Particularly in light of the dramatic throughway of the American New Wave, that of brutal and direct films demanding to be heard with a gritty punch to the gut, the fact that Malick chooses to sit by and linger is about the most radical thing he could have done. It’s as if he’s rendering an anti-New Wave film, a work which takes everything that was exciting about those other films and intentionally flattens them out and shaves the edges off. In doing so, he finds the sharpest, most punishing cuts of all.
This pseudo-pacificness is the essence of Badlands. Because its characters would rather exist as affectless, or flately affected, performances than ever attain roundness, they chase after a static image that whittles them down and locks them away from growth or emotion. And the film must displace its rhapsodic roundedness of feeling on its world rather than its characters, not merely turning to the cliche of “place as a character” but actively preferring its mise-en-scene as the character very consciously set against any other character the film offers. In doing so, it constantly suggests life as an ethereal, ghostly out-of-body experience rather than a from-the-trenches realization of self-hood; it is a treatise on the inability of humans to truly know their own selves from within.
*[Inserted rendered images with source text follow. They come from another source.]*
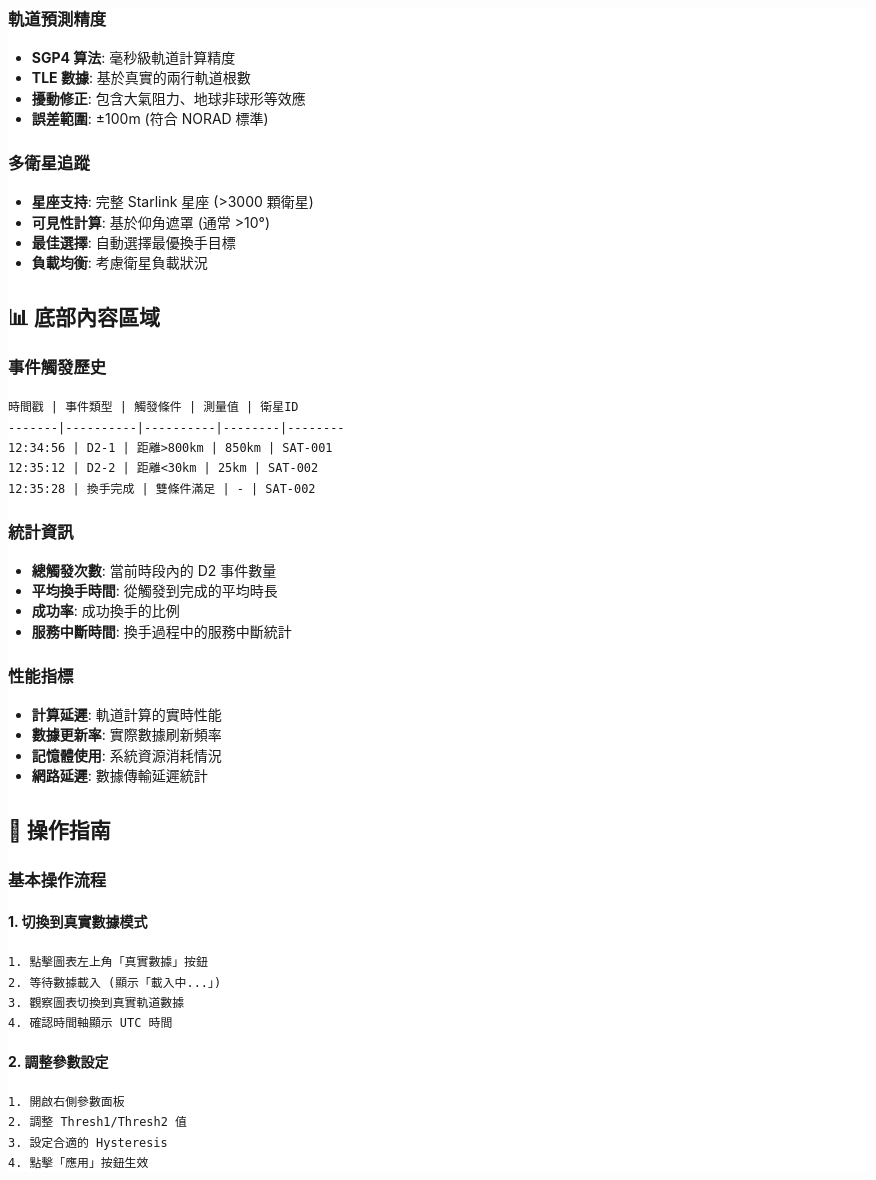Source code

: ### 軌道預測精度
- **SGP4 算法**: 毫秒級軌道計算精度
- **TLE 數據**: 基於真實的兩行軌道根數
- **擾動修正**: 包含大氣阻力、地球非球形等效應
- **誤差範圍**: ±100m (符合 NORAD 標準)

### 多衛星追蹤
- **星座支持**: 完整 Starlink 星座 (>3000 顆衛星)
- **可見性計算**: 基於仰角遮罩 (通常 >10°)
- **最佳選擇**: 自動選擇最優換手目標
- **負載均衡**: 考慮衛星負載狀況

## 📊 底部內容區域

### 事件觸發歷史
```
時間戳 | 事件類型 | 觸發條件 | 測量值 | 衛星ID
-------|----------|----------|--------|--------
12:34:56 | D2-1 | 距離>800km | 850km | SAT-001
12:35:12 | D2-2 | 距離<30km | 25km | SAT-002
12:35:28 | 換手完成 | 雙條件滿足 | - | SAT-002
```

### 統計資訊
- **總觸發次數**: 當前時段內的 D2 事件數量
- **平均換手時間**: 從觸發到完成的平均時長
- **成功率**: 成功換手的比例
- **服務中斷時間**: 換手過程中的服務中斷統計

### 性能指標
- **計算延遲**: 軌道計算的實時性能
- **數據更新率**: 實際數據刷新頻率
- **記憶體使用**: 系統資源消耗情況
- **網路延遲**: 數據傳輸延遲統計

## 🎯 操作指南

### 基本操作流程

#### 1. 切換到真實數據模式
```
1. 點擊圖表左上角「真實數據」按鈕
2. 等待數據載入 (顯示「載入中...」)
3. 觀察圖表切換到真實軌道數據
4. 確認時間軸顯示 UTC 時間
```

#### 2. 調整參數設定
```
1. 開啟右側參數面板
2. 調整 Thresh1/Thresh2 值
3. 設定合適的 Hysteresis
4. 點擊「應用」按鈕生效
```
This self-conscious dramatic limitedness that persists all the way down is a startling critique of American violence as a mundane performance of desensitization, of becoming so used to playing a “type” that it no longer effects us on any level beyond the functional. If his film happens to contain no small portion of life’s mysteries and huge, gaping morsels of sensory wisdom on the human experience – well for Malick film was always his way of taking the famously didactic field of philosophy and rendering it a world of pure emotion. If this was ever his goal, this is his flattened-out manifesto.